GAD can be hard to diagnose. It lacks the obvious symptoms of a panic attack or an anxiety response to a traumatic experience or specific stimulus. Its physical symptoms are typical of many other disorders, and these individuals often suffer from other physical ailments and concomitant symptoms. As a primary diagnosis, GAD has a high rate of concurrence with axis I and II conditions. The most common comorbid axis I conditions are social phobia, simple phobia, panic disorder, major depression, dysthymia, and somatoform disorders. The most common comorbid axis II conditions occur in clusters B and C.
Persons with GAD report that they have been worriers their whole lives. As a result, they may fail to fully process the negative impact of their current worry-related symptoms. Clients with GAD often initially deny that worrying impairs their functioning. Such clients are so used to worrying that they are able to function fairly well and accomplish various tasks throughout their day. Therefore, when assessing impaired functioning, it is often helpful to ask about the impact of specific GAD symptoms such as sleep disturbance, diminished concentration, muscle tension, and feeling tired all the time.
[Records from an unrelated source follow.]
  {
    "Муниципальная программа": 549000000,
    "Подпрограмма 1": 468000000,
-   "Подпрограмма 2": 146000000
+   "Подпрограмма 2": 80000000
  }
Such a focus often reminds clients that they could probably function much better in the absence of these symptoms.
Another feature that may contribute to low diagnostic reliability is a desire to be perfect, which is common?
in persons with GAD.
Complications and Treatment Implications?
One secondary effect of GAD symptomatology is avoidance of the experience and expression of emotions. Research suggests that worry (the central feature of GAD) may actually function to help clients avoid processing their emotions, and such avoidance may negatively reinforce the worry process. In fact, many GAD clients report discomfort with their emotions and a desire to avoid them. For this reason, clinicians may want to view avoidance of emotions as similar to other types of avoidance; working with clients experientially to help them process their emotions. The mechanism of change is believed to be similar to that of exposure to other feared situations.
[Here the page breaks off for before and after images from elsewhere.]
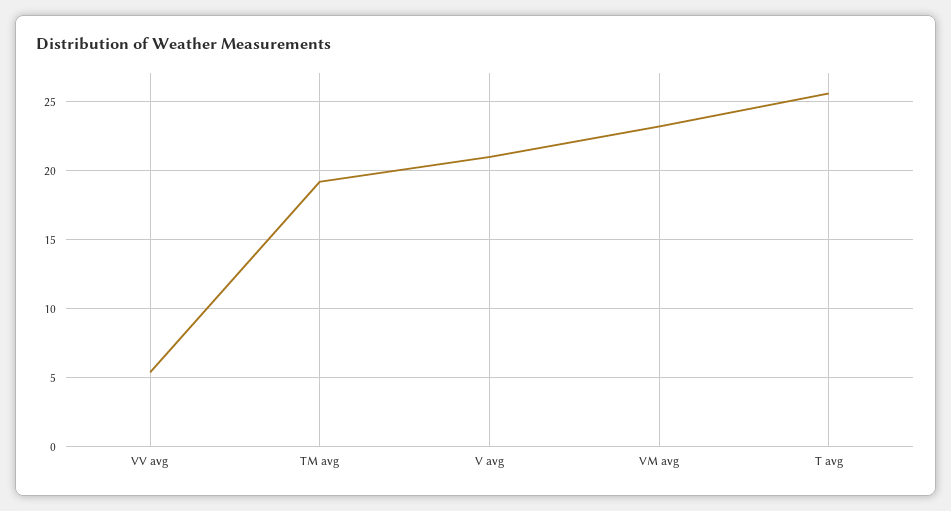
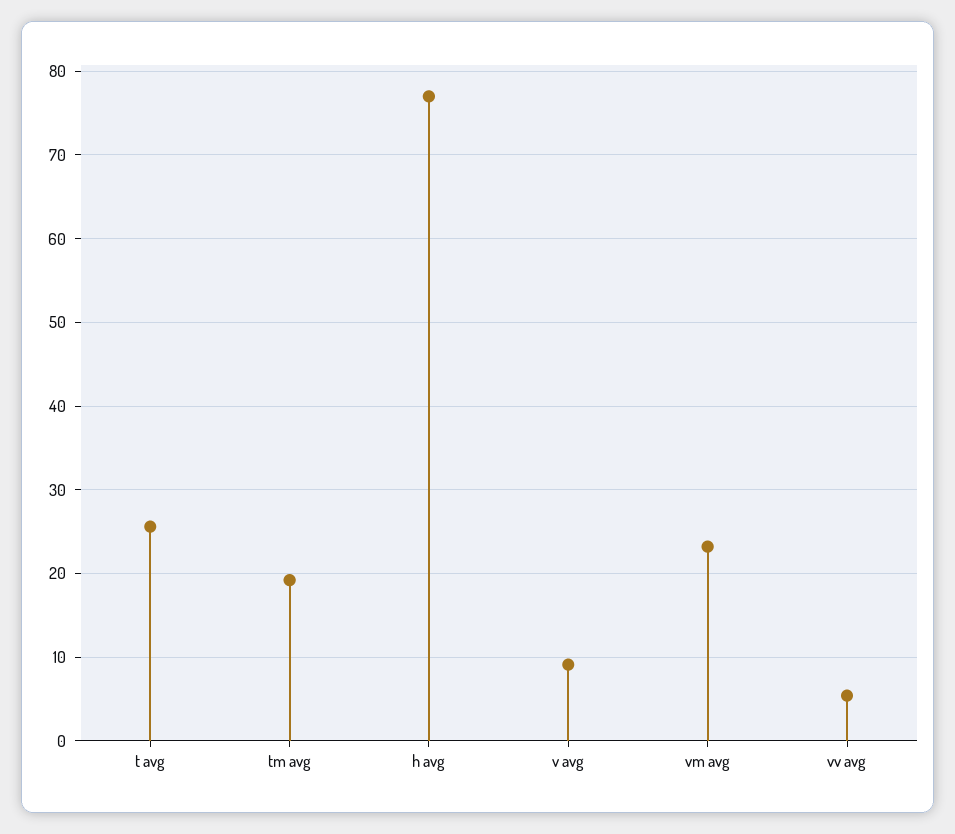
  {
    "VV avg": 5.5,
    "TM avg": 19,
-   "V avg": 21,
+   "V avg": 9,
    "VM avg": 23,
-   "T avg": 25.5
+   "T avg": 25.5,
+   "h avg": 77
  }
Another effect of GAD symptoms is problematic interpersonal functioning. Persons diagnosed with GAD tend to have a high rate of comorbid axis II disorders and interpersonal problems. Clinical experience suggests that many of these interpersonal problems arise from the tendency of persons with GAD to continually focus on and avoid any and all perceived potential threats. Potential threats may include feeling that others do not like them and feeling emotionally vulnerable in front of others. Attempts to avoid such threats typically lead to withdrawn, self-absorbed, and distracted interpersonal behavior. Moreover, because their attention is focused primarily on subtle avoidance to keep them safe, persons with GAD fail to notice the impact of their behavior on others. This tendency can lead to the appearance that the person suffering from GAD is devoid of empathy.
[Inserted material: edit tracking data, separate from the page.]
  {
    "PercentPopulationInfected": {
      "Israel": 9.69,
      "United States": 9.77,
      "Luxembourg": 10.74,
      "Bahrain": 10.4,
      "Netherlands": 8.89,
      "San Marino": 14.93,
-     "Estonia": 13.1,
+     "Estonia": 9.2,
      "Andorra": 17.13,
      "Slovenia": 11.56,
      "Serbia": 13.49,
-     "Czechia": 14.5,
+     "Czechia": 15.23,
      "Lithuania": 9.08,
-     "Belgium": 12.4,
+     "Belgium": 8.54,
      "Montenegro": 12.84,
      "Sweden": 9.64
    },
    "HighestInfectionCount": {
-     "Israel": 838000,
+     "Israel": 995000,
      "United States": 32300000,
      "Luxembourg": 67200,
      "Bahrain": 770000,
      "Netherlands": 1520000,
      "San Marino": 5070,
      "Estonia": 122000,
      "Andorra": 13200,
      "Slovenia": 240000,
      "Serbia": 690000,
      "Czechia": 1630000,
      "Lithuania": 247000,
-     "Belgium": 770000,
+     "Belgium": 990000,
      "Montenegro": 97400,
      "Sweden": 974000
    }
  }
Treatment Conceptualization?
GAD is a disorder that is believed to result from a hypervigilance toward external threat. Such hypervigilance leads to habitual cognitive, behavioral, and physiological responses to internal and external cues. Each response feeds on the response before it escalating into intensified anxiety and worry. To reverse this process, cognitive-behavioral therapy (CBT) for GAD targets cognitive, behavioral, and physiological responses by teaching clients new adaptive strategies to replace maladaptive ones. Such strategies include cognitive restructuring, breathing retraining or respiratory control, progressive muscle relaxation, self-control desensitization, and targeting any subtle behavioral avoidance. CBT is considered the gold standard treatment for GAD and is the only therapy that is empirically supported. CBT leads to clinically significant change in about half to two-thirds of those treated. When CBT is combined with an appropriate anti-anxiety medication, 75 to 90 percent of GAD sufferers are helped by treatment.